=== EXERCISE OBJECTIVE ===
An exact copy of all entries is required.

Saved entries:
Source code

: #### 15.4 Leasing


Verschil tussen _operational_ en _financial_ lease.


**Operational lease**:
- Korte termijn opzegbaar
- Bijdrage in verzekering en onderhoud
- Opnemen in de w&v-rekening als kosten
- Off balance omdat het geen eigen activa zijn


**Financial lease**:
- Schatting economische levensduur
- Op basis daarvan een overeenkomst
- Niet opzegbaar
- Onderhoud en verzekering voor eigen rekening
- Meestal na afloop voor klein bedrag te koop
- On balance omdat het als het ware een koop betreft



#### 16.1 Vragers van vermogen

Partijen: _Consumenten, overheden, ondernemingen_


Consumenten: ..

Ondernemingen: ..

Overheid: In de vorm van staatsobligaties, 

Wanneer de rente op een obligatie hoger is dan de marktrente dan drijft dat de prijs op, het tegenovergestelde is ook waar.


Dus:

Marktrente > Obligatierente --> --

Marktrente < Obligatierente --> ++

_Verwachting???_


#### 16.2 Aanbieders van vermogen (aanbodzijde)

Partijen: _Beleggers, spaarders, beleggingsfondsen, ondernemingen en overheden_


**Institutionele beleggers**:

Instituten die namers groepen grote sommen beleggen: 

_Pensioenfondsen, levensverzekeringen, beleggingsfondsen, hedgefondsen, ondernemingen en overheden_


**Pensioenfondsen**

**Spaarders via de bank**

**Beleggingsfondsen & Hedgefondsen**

=== OUTPUT OF THE TASK ===
Source code

: #### 15.4 Leasing


Verschil tussen _operational_ en _financial_ lease.


**Operational lease**:
- Korte termijn opzegbaar
- Bijdrage in verzekering en onderhoud
- Opnemen in de w&v-rekening als kosten
- Off balance omdat het geen eigen activa zijn


**Financial lease**:
- Schatting economische levensduur
- Op basis daarvan een overeenkomst
- Niet opzegbaar
- Onderhoud en verzekering voor eigen rekening
- Meestal na afloop voor klein bedrag te koop
- On balance omdat het als het ware een koop betreft



#### 16.1 Vragers van vermogen

Partijen: _Consumenten, overheden, ondernemingen_


Consumenten: ..

Ondernemingen: ..

Overheid: In de vorm van staatsobligaties, 

Wanneer de rente op een obligatie hoger is dan de marktrente dan drijft dat de prijs op, het tegenovergestelde is ook waar.


Dus:

Marktrente > Obligatierente --> --

Marktrente < Obligatierente --> ++

_Verwachting???_


#### 16.2 Aanbieders van vermogen (aanbodzijde)

Partijen: _Beleggers, spaarders, beleggingsfondsen, ondernemingen en overheden_


**Institutionele beleggers**:

Instituten die namers groepen grote sommen beleggen: 

_Pensioenfondsen, levensverzekeringen, beleggingsfondsen, hedgefondsen, ondernemingen en overheden_


**Pensioenfondsen**

**Spaarders via de bank**

**Beleggingsfondsen & Hedgefondsen**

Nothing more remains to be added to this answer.